*Supplied material*
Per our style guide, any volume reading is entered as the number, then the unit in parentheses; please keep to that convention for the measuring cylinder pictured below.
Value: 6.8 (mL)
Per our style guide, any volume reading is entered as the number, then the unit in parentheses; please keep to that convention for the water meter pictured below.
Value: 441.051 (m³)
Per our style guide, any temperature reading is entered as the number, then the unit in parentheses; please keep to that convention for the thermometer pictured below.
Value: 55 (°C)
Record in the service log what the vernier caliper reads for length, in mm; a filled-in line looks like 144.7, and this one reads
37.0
---
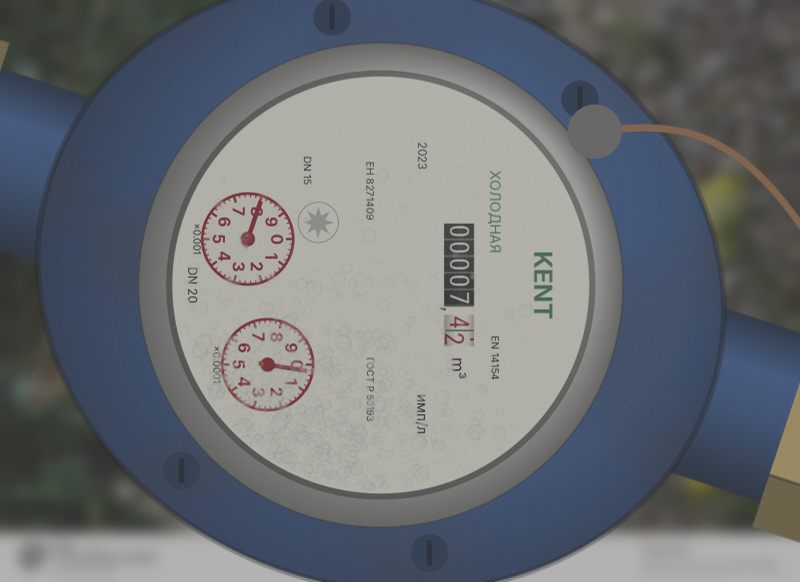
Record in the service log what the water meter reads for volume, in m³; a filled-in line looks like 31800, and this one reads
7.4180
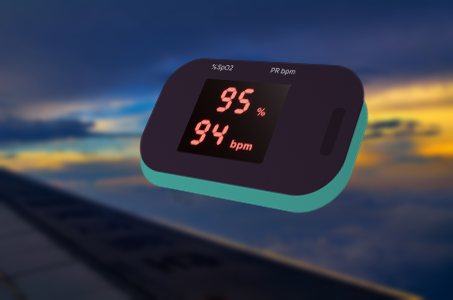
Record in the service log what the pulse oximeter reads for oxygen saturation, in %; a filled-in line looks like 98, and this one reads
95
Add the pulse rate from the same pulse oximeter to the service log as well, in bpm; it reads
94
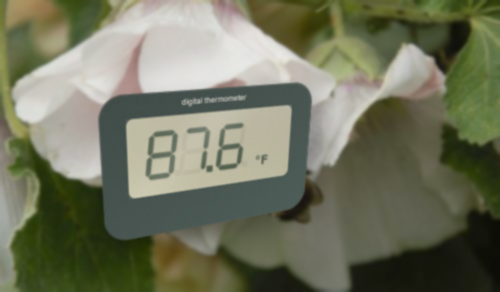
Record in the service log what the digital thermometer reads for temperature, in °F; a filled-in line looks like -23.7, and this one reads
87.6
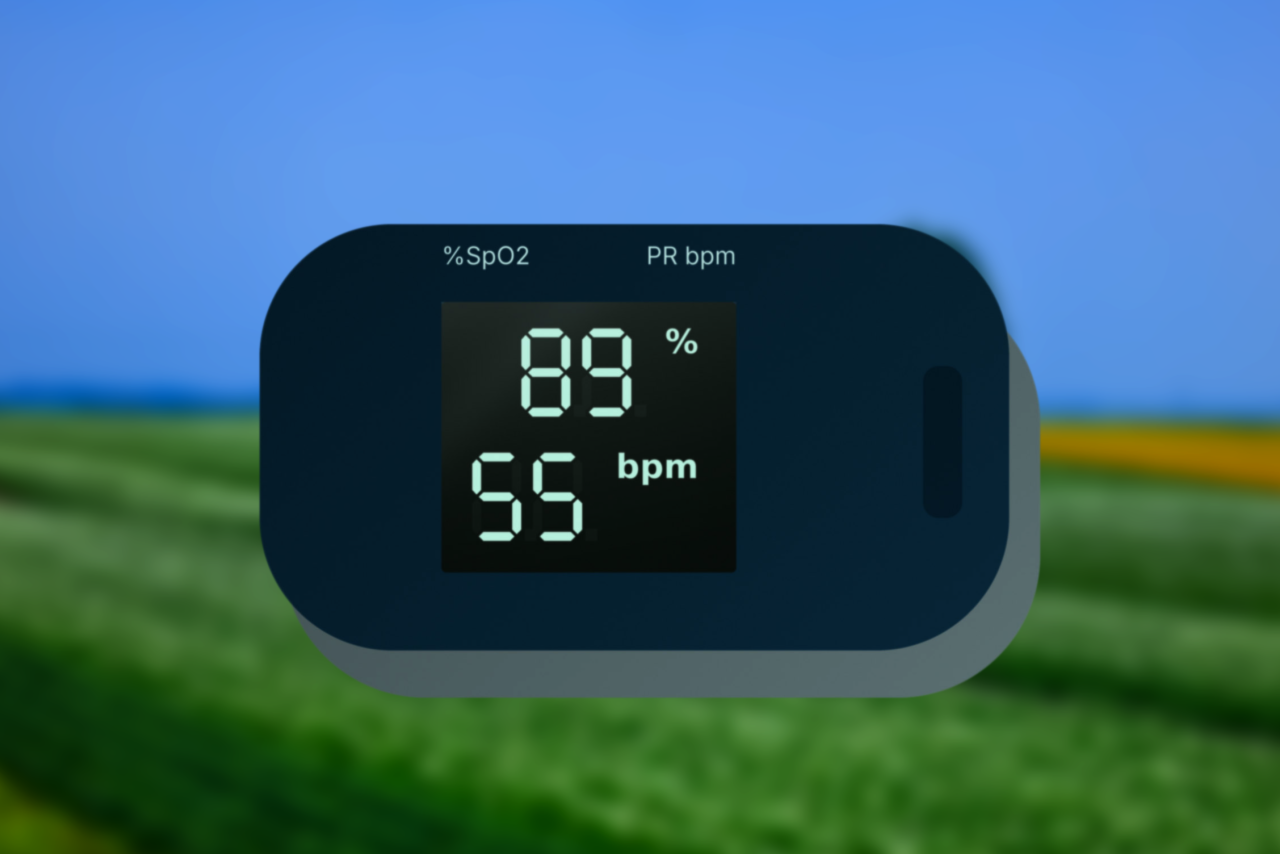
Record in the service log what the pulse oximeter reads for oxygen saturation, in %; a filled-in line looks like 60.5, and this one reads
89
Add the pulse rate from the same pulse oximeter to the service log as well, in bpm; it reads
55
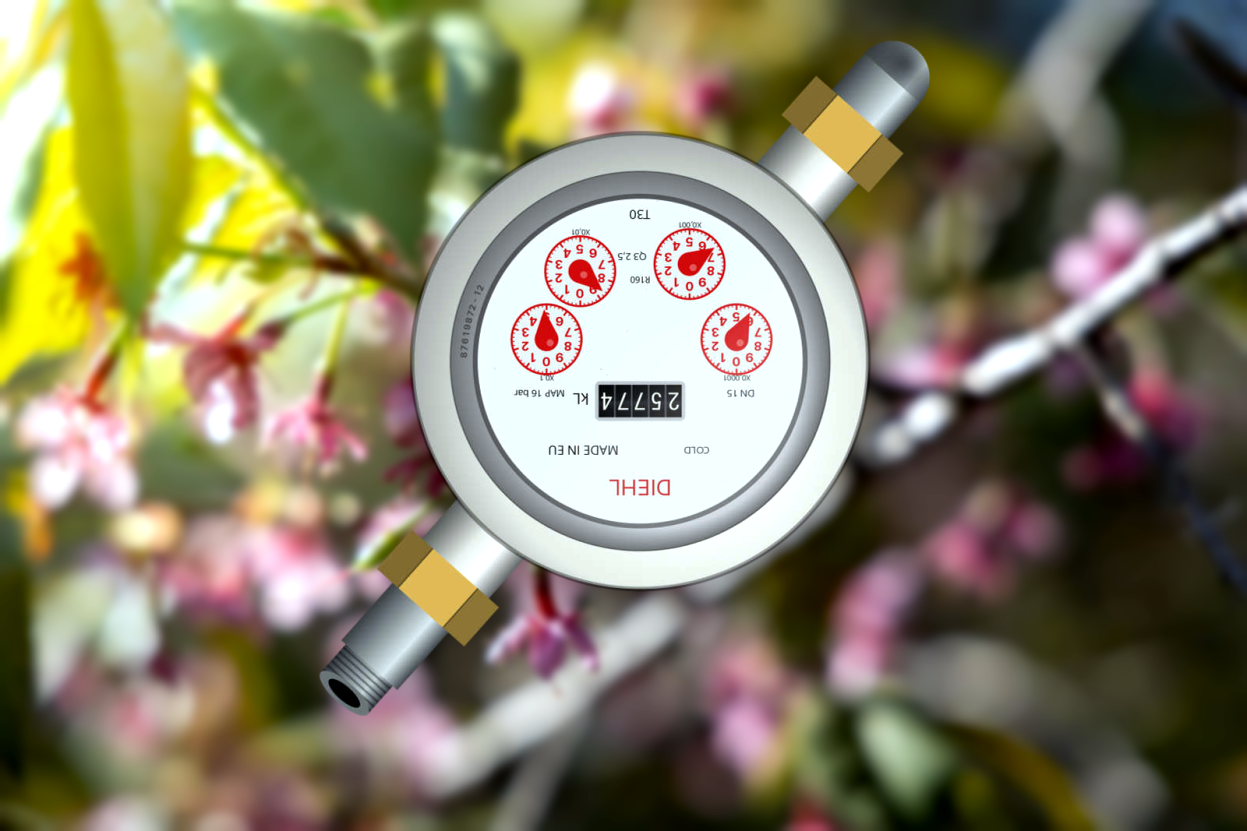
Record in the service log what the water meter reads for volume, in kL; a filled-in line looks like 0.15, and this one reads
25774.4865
* * *
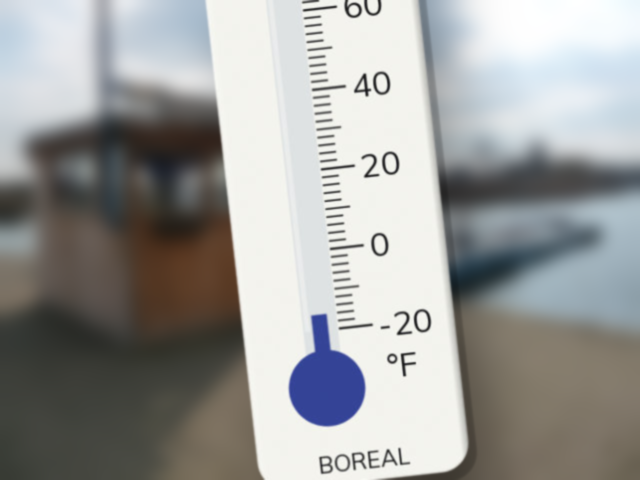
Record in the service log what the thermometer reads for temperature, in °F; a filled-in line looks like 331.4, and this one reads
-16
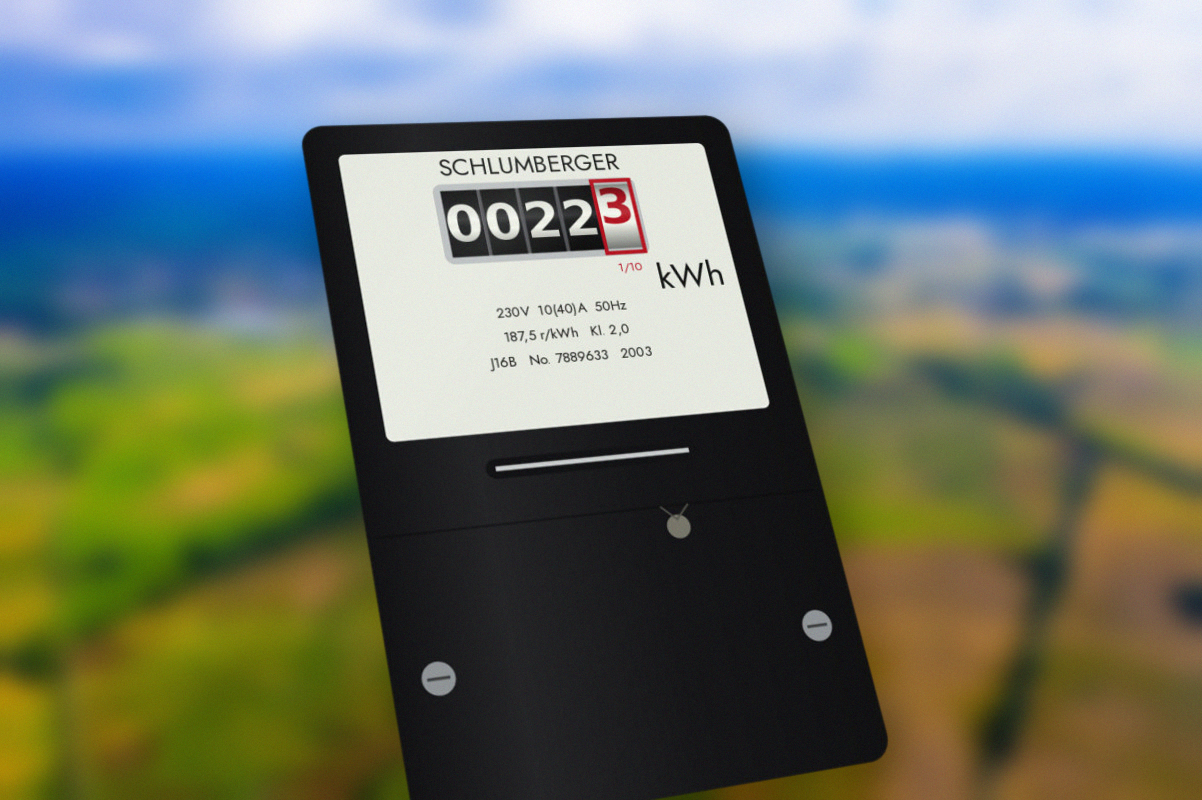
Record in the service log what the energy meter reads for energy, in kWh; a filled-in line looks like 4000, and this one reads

*What to work on*
Lay out the items above as a two-column CSV with the headers text and answer, one row per item, covering everything from the line containing "Per our style guide, any temperature" down to the line containing "Value: 55 (°C)". Put each field in double quotes and replace any line breaks inside a field with spaces.

*Result*
text,answer
"Per our style guide, any temperature reading is entered as the number, then the unit in parentheses; please keep to that convention for the thermometer pictured below. Value:","55 (°C)"